[What is being asked]
Each of the records that follow needs an exact reproduction.

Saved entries

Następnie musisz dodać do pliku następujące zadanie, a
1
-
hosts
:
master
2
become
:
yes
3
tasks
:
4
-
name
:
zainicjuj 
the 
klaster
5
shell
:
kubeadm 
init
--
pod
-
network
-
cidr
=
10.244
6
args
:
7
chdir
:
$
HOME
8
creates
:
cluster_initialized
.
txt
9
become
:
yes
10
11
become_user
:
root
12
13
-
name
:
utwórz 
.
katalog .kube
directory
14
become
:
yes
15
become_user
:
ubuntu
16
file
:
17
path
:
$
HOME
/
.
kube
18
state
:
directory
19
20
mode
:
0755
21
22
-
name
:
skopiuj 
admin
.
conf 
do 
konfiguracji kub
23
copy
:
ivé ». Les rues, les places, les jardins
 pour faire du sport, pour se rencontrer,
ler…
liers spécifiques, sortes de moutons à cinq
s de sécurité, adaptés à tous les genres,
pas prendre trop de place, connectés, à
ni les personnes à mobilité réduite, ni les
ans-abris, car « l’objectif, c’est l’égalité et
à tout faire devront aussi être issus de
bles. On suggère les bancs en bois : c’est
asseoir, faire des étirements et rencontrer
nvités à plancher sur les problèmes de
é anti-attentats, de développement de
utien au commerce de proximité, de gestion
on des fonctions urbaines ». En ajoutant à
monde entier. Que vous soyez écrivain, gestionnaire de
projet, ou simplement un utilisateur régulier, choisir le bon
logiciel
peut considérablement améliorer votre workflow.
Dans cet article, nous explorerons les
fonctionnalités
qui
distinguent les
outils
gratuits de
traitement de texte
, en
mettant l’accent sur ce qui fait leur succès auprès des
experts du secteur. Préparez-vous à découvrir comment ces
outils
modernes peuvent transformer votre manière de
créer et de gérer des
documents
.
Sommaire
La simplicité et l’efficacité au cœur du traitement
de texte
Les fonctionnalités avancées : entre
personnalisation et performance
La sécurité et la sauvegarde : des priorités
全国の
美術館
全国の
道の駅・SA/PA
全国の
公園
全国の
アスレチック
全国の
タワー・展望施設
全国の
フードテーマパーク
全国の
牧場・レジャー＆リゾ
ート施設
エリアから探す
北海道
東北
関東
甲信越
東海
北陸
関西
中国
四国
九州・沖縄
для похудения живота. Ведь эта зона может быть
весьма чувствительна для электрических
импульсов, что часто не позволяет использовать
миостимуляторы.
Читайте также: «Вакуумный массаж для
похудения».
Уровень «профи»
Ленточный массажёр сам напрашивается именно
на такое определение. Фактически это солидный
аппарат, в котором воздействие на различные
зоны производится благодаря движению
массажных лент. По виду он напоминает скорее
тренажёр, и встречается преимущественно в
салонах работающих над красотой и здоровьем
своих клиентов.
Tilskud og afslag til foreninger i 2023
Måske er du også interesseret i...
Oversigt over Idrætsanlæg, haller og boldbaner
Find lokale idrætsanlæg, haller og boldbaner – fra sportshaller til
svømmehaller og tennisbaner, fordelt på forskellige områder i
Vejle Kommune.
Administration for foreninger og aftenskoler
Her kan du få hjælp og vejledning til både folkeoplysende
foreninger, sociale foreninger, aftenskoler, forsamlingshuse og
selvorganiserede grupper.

[Response below]
Następnie musisz dodać do pliku następujące zadanie, a
1
-
hosts
:
master
2
become
:
yes
3
tasks
:
4
-
name
:
zainicjuj 
the 
klaster
5
shell
:
kubeadm 
init
--
pod
-
network
-
cidr
=
10.244
6
args
:
7
chdir
:
$
HOME
8
creates
:
cluster_initialized
.
txt
9
become
:
yes
10
11
become_user
:
root
12
13
-
name
:
utwórz 
.
katalog .kube
directory
14
become
:
yes
15
become_user
:
ubuntu
16
file
:
17
path
:
$
HOME
/
.
kube
18
state
:
directory
19
20
mode
:
0755
21
22
-
name
:
skopiuj 
admin
.
conf 
do 
konfiguracji kub
23
copy
:
ivé ». Les rues, les places, les jardins
 pour faire du sport, pour se rencontrer,
ler…
liers spécifiques, sortes de moutons à cinq
s de sécurité, adaptés à tous les genres,
pas prendre trop de place, connectés, à
ni les personnes à mobilité réduite, ni les
ans-abris, car « l’objectif, c’est l’égalité et
à tout faire devront aussi être issus de
bles. On suggère les bancs en bois : c’est
asseoir, faire des étirements et rencontrer
nvités à plancher sur les problèmes de
é anti-attentats, de développement de
utien au commerce de proximité, de gestion
on des fonctions urbaines ». En ajoutant à
monde entier. Que vous soyez écrivain, gestionnaire de
projet, ou simplement un utilisateur régulier, choisir le bon
logiciel
peut considérablement améliorer votre workflow.
Dans cet article, nous explorerons les
fonctionnalités
qui
distinguent les
outils
gratuits de
traitement de texte
, en
mettant l’accent sur ce qui fait leur succès auprès des
experts du secteur. Préparez-vous à découvrir comment ces
outils
modernes peuvent transformer votre manière de
créer et de gérer des
documents
.
Sommaire
La simplicité et l’efficacité au cœur du traitement
de texte
Les fonctionnalités avancées : entre
personnalisation et performance
La sécurité et la sauvegarde : des priorités
全国の
美術館
全国の
道の駅・SA/PA
全国の
公園
全国の
アスレチック
全国の
タワー・展望施設
全国の
フードテーマパーク
全国の
牧場・レジャー＆リゾ
ート施設
エリアから探す
北海道
東北
関東
甲信越
東海
北陸
関西
中国
四国
九州・沖縄
для похудения живота. Ведь эта зона может быть
весьма чувствительна для электрических
импульсов, что часто не позволяет использовать
миостимуляторы.
Читайте также: «Вакуумный массаж для
похудения».
Уровень «профи»
Ленточный массажёр сам напрашивается именно
на такое определение. Фактически это солидный
аппарат, в котором воздействие на различные
зоны производится благодаря движению
массажных лент. По виду он напоминает скорее
тренажёр, и встречается преимущественно в
салонах работающих над красотой и здоровьем
своих клиентов.
Tilskud og afslag til foreninger i 2023
Måske er du også interesseret i...
Oversigt over Idrætsanlæg, haller og boldbaner
Find lokale idrætsanlæg, haller og boldbaner – fra sportshaller til
svømmehaller og tennisbaner, fordelt på forskellige områder i
Vejle Kommune.
Administration for foreninger og aftenskoler
Her kan du få hjælp og vejledning til både folkeoplysende
foreninger, sociale foreninger, aftenskoler, forsamlingshuse og
selvorganiserede grupper.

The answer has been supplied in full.